Any iid sequence forms a Markov chain, for if {Xn} is iid, then {Xn+1,Xn+2,…} In fact {Xn+1,Xn+2,…} is independent of {X0,…,Xn} (the past and the present): For an iid sequence, the future is independent of the past and the present state.
What are the different states of Markov chain?
A Markov chain with one transient state and two recurrent states A stochastic process contains states that may be either transient or recurrent; transience and recurrence describe the likelihood of a process beginning in some state of returning to that particular state.
What is Markov chains used for?
Markov Chains are exceptionally useful in order to model a discrete-time, discrete space Stochastic Process of various domains like Finance (stock price movement), NLP Algorithms (Finite State Transducers, Hidden Markov Model for POS Tagging), or even in Engineering Physics (Brownian motion).
What are the properties of a Markov chain?
Properties of Markov Chains: Reducibility. Markov chain has Irreducible property if it has the possibility to transit from one state to another. Periodicity. If a state P has period R if a return to state P has to occur in R multiple ways. Transience and recurrence. Ergodicity.
How does a Markov chain work?
A Markov chain is a mathematical system that experiences transitions from one state to another according to certain probabilistic rules. The defining characteristic of a Markov chain is that no matter how the process arrived at its present state, the possible future states are fixed.

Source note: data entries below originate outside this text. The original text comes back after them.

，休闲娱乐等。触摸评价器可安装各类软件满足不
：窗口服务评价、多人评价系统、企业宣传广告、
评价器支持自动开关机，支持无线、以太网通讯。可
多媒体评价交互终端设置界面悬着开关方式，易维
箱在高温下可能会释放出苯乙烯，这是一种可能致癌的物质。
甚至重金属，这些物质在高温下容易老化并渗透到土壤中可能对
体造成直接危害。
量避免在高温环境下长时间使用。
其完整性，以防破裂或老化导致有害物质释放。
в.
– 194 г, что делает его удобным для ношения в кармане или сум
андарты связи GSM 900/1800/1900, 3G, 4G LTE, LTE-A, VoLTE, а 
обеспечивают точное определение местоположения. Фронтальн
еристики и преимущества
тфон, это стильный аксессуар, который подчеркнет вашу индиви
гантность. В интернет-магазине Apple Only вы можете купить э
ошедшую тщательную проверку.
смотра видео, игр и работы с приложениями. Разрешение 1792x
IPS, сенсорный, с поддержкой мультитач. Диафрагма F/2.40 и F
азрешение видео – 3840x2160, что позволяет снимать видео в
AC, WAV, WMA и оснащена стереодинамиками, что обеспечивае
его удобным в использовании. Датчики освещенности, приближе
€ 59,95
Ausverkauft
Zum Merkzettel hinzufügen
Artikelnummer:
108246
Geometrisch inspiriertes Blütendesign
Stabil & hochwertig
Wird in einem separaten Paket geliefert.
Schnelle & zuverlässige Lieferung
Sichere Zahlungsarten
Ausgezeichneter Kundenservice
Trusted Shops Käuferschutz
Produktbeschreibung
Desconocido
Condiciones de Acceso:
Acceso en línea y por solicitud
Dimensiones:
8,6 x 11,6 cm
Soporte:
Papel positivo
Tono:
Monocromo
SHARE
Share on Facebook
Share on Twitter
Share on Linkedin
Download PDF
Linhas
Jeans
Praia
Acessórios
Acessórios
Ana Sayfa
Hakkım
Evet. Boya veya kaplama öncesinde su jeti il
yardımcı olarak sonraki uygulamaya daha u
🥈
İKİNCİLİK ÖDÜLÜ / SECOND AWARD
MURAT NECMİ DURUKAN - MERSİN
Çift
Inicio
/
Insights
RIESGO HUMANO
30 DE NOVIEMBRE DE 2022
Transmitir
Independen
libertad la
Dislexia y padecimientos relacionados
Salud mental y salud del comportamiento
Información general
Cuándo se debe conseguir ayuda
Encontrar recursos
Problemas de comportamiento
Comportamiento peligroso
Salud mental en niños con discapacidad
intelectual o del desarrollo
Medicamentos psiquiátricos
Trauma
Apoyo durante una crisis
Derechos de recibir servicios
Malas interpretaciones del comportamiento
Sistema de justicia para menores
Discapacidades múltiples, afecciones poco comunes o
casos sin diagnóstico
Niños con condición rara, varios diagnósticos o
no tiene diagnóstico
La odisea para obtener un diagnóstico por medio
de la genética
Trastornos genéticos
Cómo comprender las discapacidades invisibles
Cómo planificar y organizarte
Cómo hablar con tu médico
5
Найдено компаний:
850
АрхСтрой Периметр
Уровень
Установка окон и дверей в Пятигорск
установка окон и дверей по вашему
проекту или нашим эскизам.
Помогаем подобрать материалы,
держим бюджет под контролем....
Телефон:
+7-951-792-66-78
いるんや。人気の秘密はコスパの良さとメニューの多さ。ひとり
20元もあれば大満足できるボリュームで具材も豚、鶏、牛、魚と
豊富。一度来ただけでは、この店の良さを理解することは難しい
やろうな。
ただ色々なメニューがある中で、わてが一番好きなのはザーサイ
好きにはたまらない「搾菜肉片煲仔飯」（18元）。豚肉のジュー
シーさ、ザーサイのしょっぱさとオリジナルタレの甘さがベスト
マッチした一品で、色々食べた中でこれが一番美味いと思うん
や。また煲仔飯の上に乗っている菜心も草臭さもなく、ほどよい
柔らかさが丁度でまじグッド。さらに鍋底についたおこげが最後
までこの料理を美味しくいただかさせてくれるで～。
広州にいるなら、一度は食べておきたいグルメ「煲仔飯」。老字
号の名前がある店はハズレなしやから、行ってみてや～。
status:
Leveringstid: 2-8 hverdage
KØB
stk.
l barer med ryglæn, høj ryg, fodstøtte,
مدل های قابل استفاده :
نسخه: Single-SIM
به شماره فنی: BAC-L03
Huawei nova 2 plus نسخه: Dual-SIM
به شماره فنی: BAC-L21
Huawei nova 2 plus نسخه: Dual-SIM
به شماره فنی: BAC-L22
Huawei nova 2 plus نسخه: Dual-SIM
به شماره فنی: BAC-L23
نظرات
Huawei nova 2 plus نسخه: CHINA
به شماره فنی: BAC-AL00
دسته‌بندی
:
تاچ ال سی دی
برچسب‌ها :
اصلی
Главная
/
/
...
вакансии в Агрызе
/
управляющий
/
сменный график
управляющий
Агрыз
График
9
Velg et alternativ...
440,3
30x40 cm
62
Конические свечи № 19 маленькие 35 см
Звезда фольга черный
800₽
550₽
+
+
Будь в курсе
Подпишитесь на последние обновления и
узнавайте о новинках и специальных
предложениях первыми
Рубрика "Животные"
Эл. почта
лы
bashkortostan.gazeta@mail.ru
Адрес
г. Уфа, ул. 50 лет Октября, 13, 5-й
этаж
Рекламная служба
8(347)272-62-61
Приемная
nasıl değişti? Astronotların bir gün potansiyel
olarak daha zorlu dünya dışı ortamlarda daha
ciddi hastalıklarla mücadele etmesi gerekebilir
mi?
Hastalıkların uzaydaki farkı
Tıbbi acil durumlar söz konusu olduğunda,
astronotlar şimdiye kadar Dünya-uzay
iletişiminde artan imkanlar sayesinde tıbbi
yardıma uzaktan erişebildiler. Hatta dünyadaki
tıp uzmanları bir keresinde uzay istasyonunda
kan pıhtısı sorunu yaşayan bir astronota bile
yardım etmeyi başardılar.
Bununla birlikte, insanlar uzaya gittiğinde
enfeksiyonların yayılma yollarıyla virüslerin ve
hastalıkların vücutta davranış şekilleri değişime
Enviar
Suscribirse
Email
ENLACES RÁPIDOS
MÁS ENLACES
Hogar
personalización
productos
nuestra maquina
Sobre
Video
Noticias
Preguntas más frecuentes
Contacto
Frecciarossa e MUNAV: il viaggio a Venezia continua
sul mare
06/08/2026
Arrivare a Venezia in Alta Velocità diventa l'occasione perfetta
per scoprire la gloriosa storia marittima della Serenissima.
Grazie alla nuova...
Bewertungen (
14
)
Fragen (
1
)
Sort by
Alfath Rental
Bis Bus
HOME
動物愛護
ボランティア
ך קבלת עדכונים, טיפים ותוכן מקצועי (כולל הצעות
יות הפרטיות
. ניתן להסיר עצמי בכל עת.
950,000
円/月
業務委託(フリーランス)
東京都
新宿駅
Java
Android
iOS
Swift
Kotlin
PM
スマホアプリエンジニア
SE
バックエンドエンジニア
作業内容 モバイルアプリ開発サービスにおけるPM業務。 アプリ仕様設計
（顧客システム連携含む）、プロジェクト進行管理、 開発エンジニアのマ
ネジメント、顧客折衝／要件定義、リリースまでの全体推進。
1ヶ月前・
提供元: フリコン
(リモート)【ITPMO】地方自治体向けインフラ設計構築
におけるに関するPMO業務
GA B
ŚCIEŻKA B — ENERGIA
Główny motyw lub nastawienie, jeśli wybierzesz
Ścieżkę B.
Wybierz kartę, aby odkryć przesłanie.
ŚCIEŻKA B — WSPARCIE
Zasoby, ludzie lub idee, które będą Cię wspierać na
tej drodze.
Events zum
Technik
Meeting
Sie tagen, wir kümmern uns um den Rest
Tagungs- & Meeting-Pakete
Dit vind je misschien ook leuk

What is a homogeneous Markov chain?
I learned that a Markov chain is a graph that describes how the state changes over time, and a homogeneous Markov chain is such a graph that its system dynamic doesn’t change. Here the system dynamic is something also called transition kernel which means the calculation of the probability from one station to the next station.
What is Markov chain applications?
It is named after the Russian mathematician Andrey Markov . Markov chains have many applications as statistical models of real-world processes , such as studying cruise control systems in motor vehicles, queues or lines of customers arriving at an airport, currency exchange rates and animal population dynamics.